Tanık … ; “ben davacı şirket nezdinde muhasebeci olarak çalışıyorum ve satın alma ile ilgileniyorum davalı şirketin yetkilileri ile tanıştık şirketimize geldiler, daha sonra taşınmaz satışı ile ilgili taşınmaza bakmak üzere bende aşçılarımız ile birlikte gittik, gittiğimiz taşınmaz depo olarak kullanılıyordu, otocam fabrikası olarak kullanıldığını biliyorduk, bunu önceden de biliyorduk, taşınmaz bodrum ile birlikte dört katlıydı, görünce çok beğendik işlerimizi büyütmek için ideal olduğunu düşündük, ruhsatı ile ilgili herhangi birşey sormak aklımıza gelmedi, taşınmazın her yerini gezdik, biz gezerken … beyin olup olmadığını hatırlayamıyorum, olduğunu hatırlıyorum zira kameraya çekmiştim, biz satın alma işini yaptıktan sonra ruhsat görüşmesi için belediyeye başvurduk, belediyeden olumsuz yanıt aldık, kaçak kısımlar olduğunu öğrendik, halihazırda da taşınmazı kullanamıyoruz boştur, biz pide yapılarak davalı yana gönderdik bize yemeklerin beğenilmediği iletildi, ama bu olaylar öngörüşmeyi yapmadan önceydi,” şeklinde beyanda bulunmuştur.

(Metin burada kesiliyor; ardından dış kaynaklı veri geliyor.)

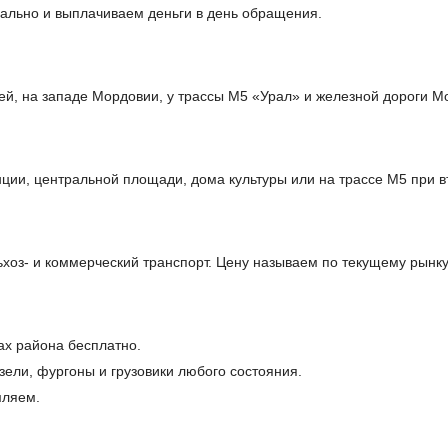
ально и выплачиваем деньги в день обращения.
ей, на западе Мордовии, у трассы М5 «Урал» и железной дороги М
ции, центральной площади, дома культуры или на трассе М5 при в
оз- и коммерческий транспорт. Цену называем по текущему рынку
ах района бесплатно.
ели, фургоны и грузовики любого состояния.
мляем.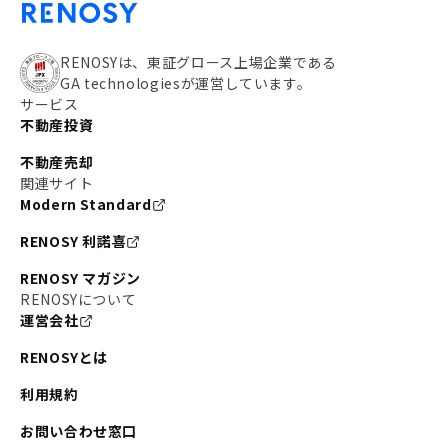
RENOSYは、東証グロース上場企業である
GA technologiesが運営しています。
サービス
不動産投資
不動産売却
関連サイト
Modern Standard
RENOSY 利諾喜
RENOSY マガジン
RENOSYについて
運営会社
RENOSYとは
利用規約
お問い合わせ窓口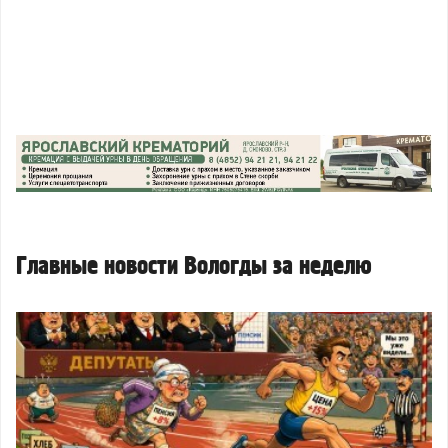
Главные новости Вологды за неделю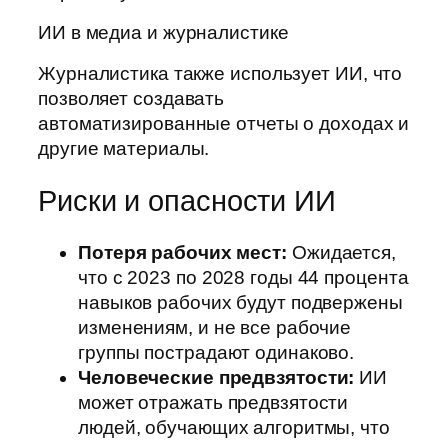
ИИ в медиа и журналистике
Журналистика также использует ИИ, что
позволяет создавать
автоматизированные отчеты о доходах и
другие материалы.
Риски и опасности ИИ
Потеря рабочих мест:
Ожидается,
что с 2023 по 2028 годы 44 процента
навыков рабочих будут подвержены
изменениям, и не все рабочие
группы пострадают одинаково.
Человеческие предвзятости:
ИИ
может отражать предвзятости
людей, обучающих алгоритмы, что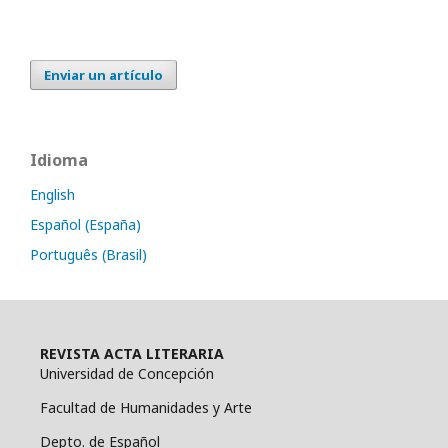
Enviar un artículo
Idioma
English
Español (España)
Português (Brasil)
REVISTA ACTA LITERARIA
Universidad de Concepción
Facultad de Humanidades y Arte
Depto. de Español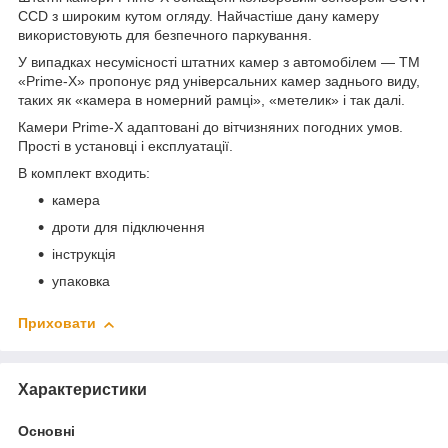
CCD з широким кутом огляду. Найчастіше дану камеру
використовують для безпечного паркування.
У випадках несумісності штатних камер з автомобілем — ТМ
«Prime-X» пропонує ряд універсальних камер заднього виду,
таких як «камера в номерний рамці», «метелик» і так далі.
Камери Prime-X адаптовані до вітчизняних погодних умов.
Прості в установці і експлуатації.
В комплект входить:
камера
дроти для підключення
інструкція
упаковка
Приховати
Характеристики
Основні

Tanık … ; “ben davalı şirkette satın alma görevlisiyim, ben taşınmazın satışından önceki görüşmede yoktum, ancak geldiklerini biliyorum, binayı gezerlerken yanlarında değildim, ancak telefon görüşmeleri sırasında yanlarındaydım … bey romanyada yurtdışındaydı, davacılar benim yanımdaydı, telefon görüşmesi yaptılar, … Bey tarafından davacılara yemek üretim merkezi olarak ruhsat verilemeyeceği ifade edilmişti, halledebileceklerini söylediler, satış yapıldı, taşınmaz otocam sevkiyat deposu olarak kullanılıyordu imalathane değildi, davacı tarafından yemek temini için numune yemekler gönderilmişti, ben bizzat yedim ancak beğenmedim, kendileri ile yemek temini konusunda bir anlaşma yapılmadı, davacı temsilcileri tarafından bina gezildikten sonra imalata uygun olmadığından masraf yapılabileceği 400.000,00-500.000,00 tl harcanıp imalata uygun hale getirilebileceği ifade edilmişti” şeklinde beyanda bulunmuştur.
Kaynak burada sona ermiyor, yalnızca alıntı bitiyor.